H. er is een gemeenschappelijke recreatieruimte en er zijn sport- en spelmogelijkheden aanwezig.

Er is een gemeenschappelijke ruimte aanwezig in het bestaande gebouw en deze zal ook in het nieuwe gebouw gerealiseerd worden. Hier is ruimte voor recreatie sport en spel.

I. vóór de start van de te volgen procedure:

1e voert de aanvrager overleg met de gemeente waarin afspraken worden gemaakt over de riolering;

Hierover zijn inmiddels afspraken gemaakt. De initiatiefnemer sluit via de bestaande aansluiting aan op de gemeentelijke riolering.
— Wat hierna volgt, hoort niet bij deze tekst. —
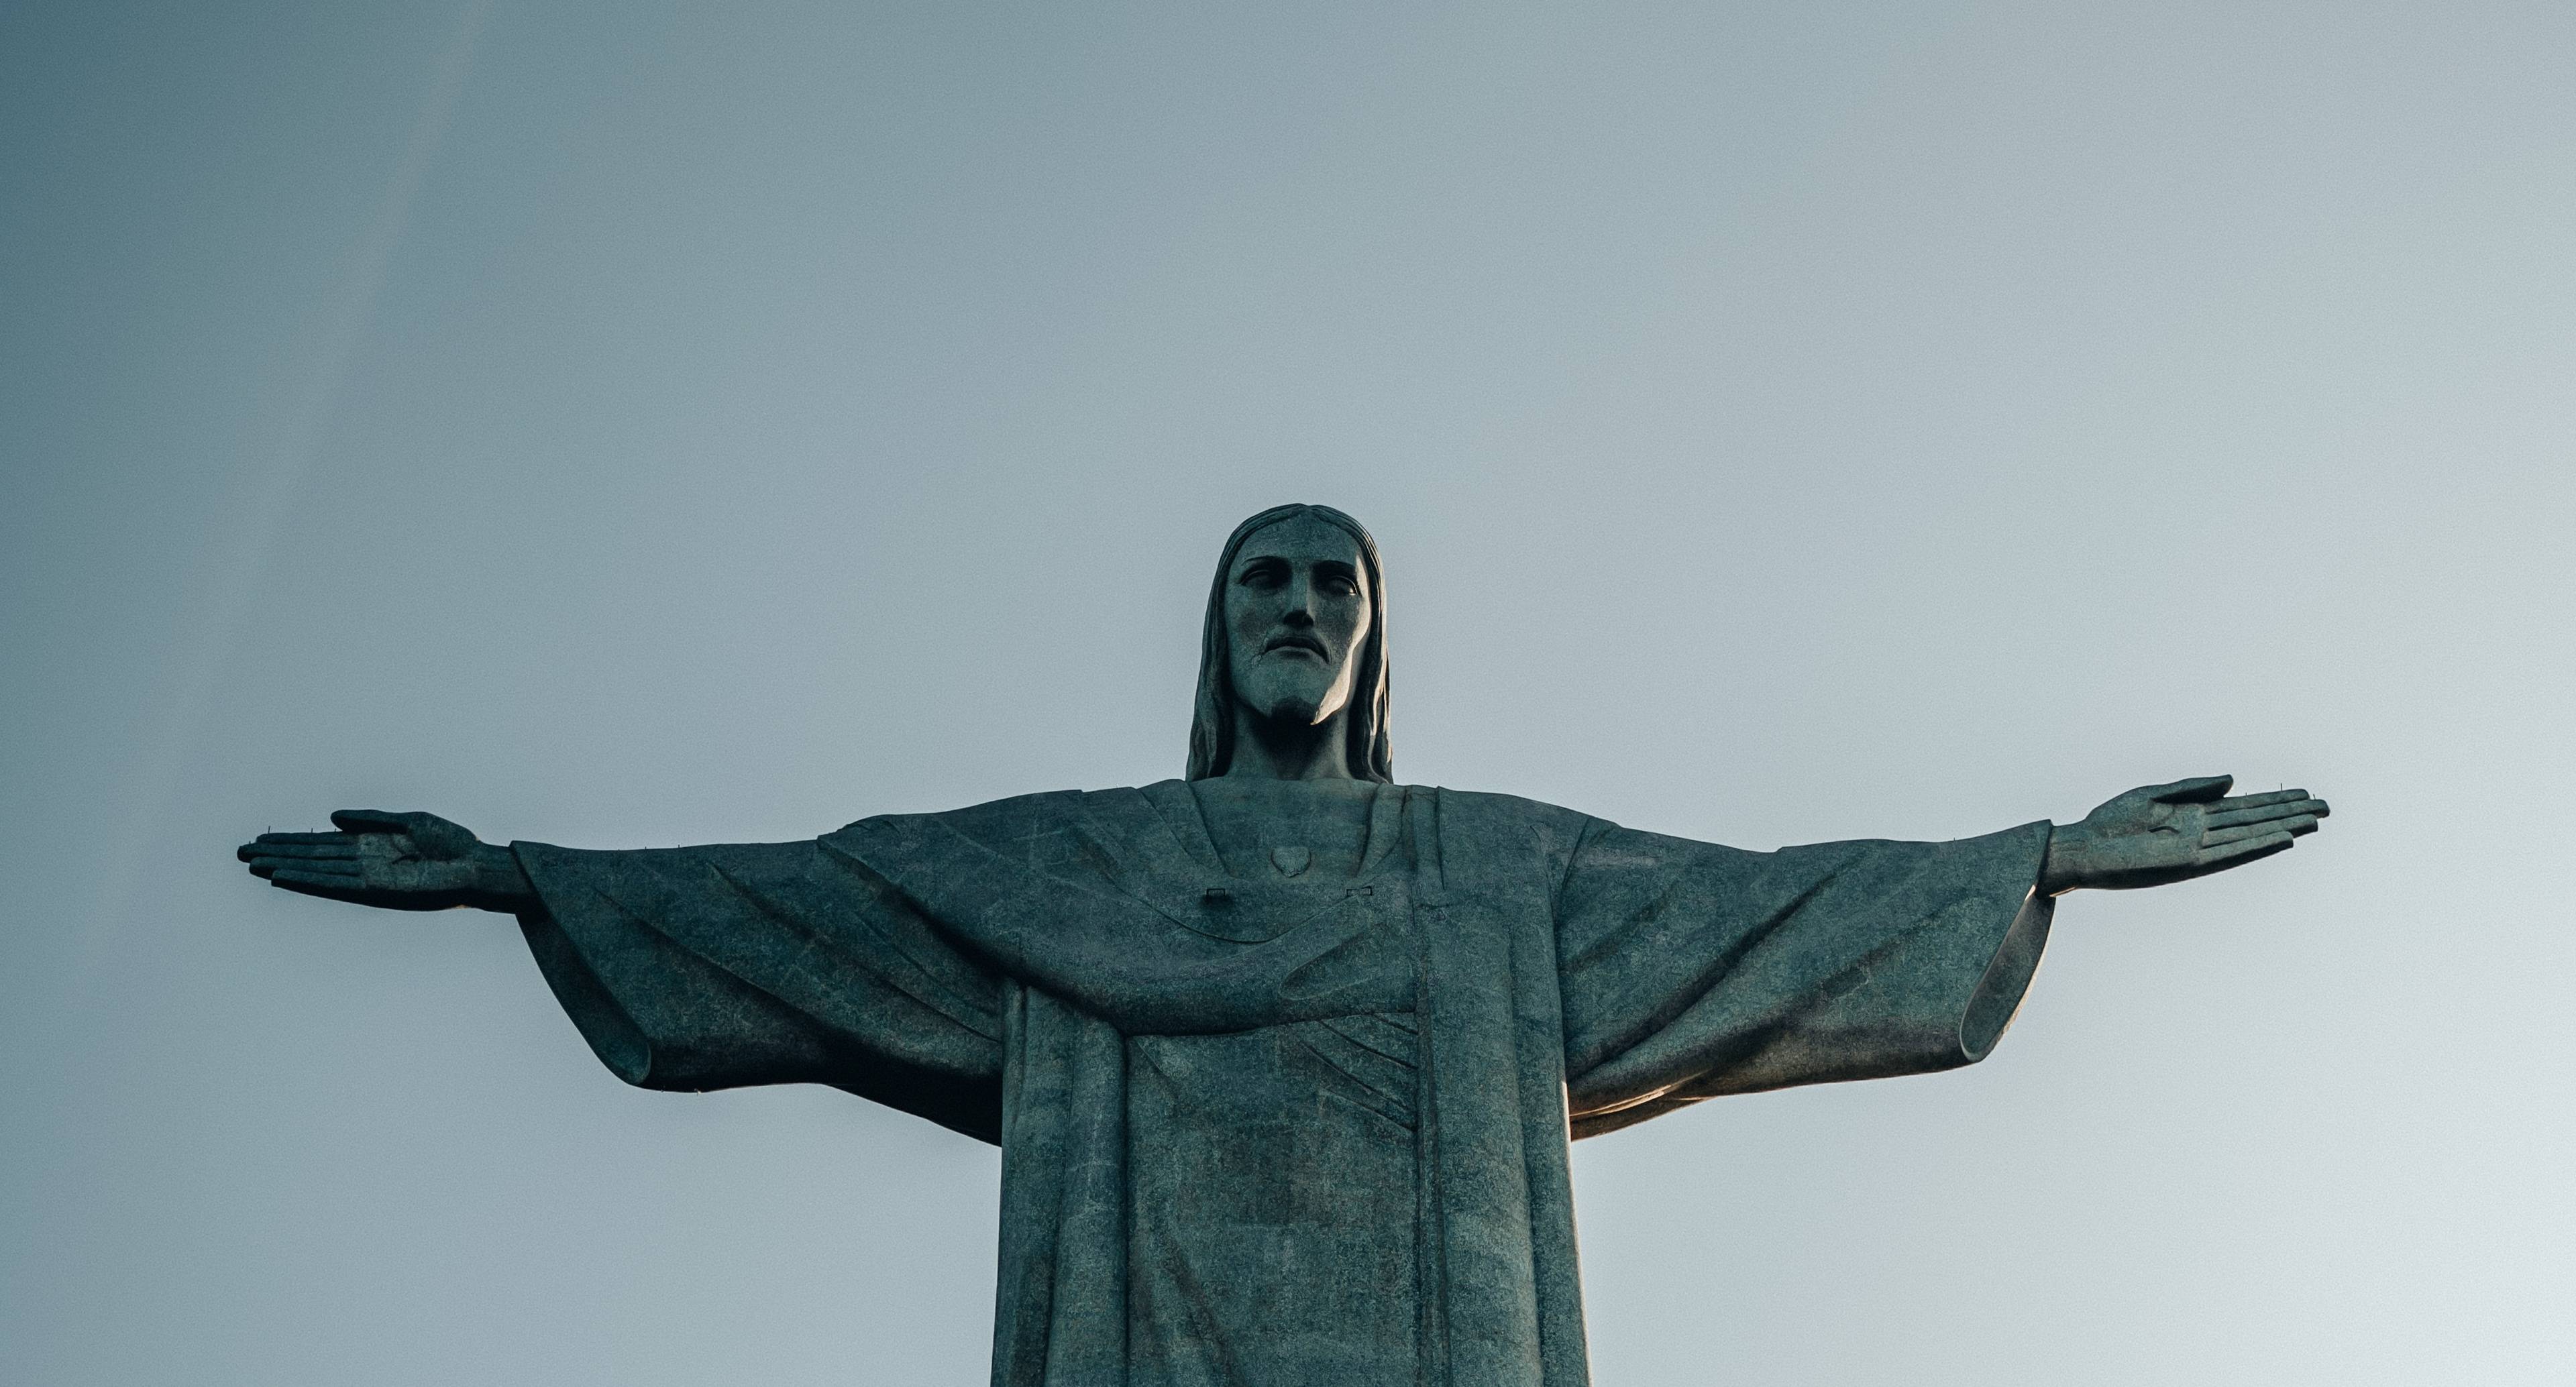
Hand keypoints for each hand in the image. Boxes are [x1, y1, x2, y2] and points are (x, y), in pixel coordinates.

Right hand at [237, 810, 533, 911]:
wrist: (477, 863)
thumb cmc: (451, 843)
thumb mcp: (409, 821)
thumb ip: (370, 819)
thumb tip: (333, 817)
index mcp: (370, 843)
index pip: (322, 843)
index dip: (292, 841)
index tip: (263, 840)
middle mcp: (363, 860)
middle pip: (311, 856)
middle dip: (279, 854)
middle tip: (242, 853)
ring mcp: (367, 875)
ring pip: (317, 871)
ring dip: (286, 868)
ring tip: (255, 865)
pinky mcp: (377, 888)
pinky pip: (337, 884)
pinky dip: (311, 880)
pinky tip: (288, 876)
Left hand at [2040, 775, 2327, 893]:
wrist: (2082, 848)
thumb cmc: (2109, 823)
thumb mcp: (2152, 795)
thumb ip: (2193, 788)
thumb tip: (2233, 780)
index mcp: (2193, 816)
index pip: (2243, 807)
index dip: (2273, 801)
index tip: (2303, 793)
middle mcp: (2201, 834)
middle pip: (2255, 820)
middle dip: (2289, 813)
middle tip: (2326, 806)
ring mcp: (2198, 849)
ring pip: (2250, 836)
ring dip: (2283, 828)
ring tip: (2315, 820)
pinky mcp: (2188, 863)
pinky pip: (2230, 853)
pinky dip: (2257, 845)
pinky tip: (2283, 838)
2e sluit de aanvrager een exploitatieovereenkomst met de gemeente. In deze overeenkomst worden afspraken gemaakt over het te realiseren initiatief en daarmee samenhangende kosten zoals bovenwijkse voorzieningen en riolering. Eventuele planschade wordt verhaald op de aanvrager;

Er zijn geen bovenplanse kosten die verhaald moeten worden. Er hoeft geen exploitatieovereenkomst gesloten te worden. Wel wordt een planschadeverhaalovereenkomst afgesloten. Met deze overeenkomst is geregeld dat eventueel planschade door de gemeente op initiatiefnemer verhaald kan worden.

3e worden omwonenden per brief geïnformeerd over het initiatief. In deze informerende brief staat feitelijke informatie over in hoeverre dit initiatief gevolgen kan hebben voor de mogelijkheden op de naastgelegen percelen, informatie over riolering en waar men terecht kan met vragen;

De omwonenden zijn per brief geïnformeerd over het initiatief.

4e wordt een klankbordgroep om advies gevraagd. Het advies van de klankbordgroep weegt mee bij de besluitvorming.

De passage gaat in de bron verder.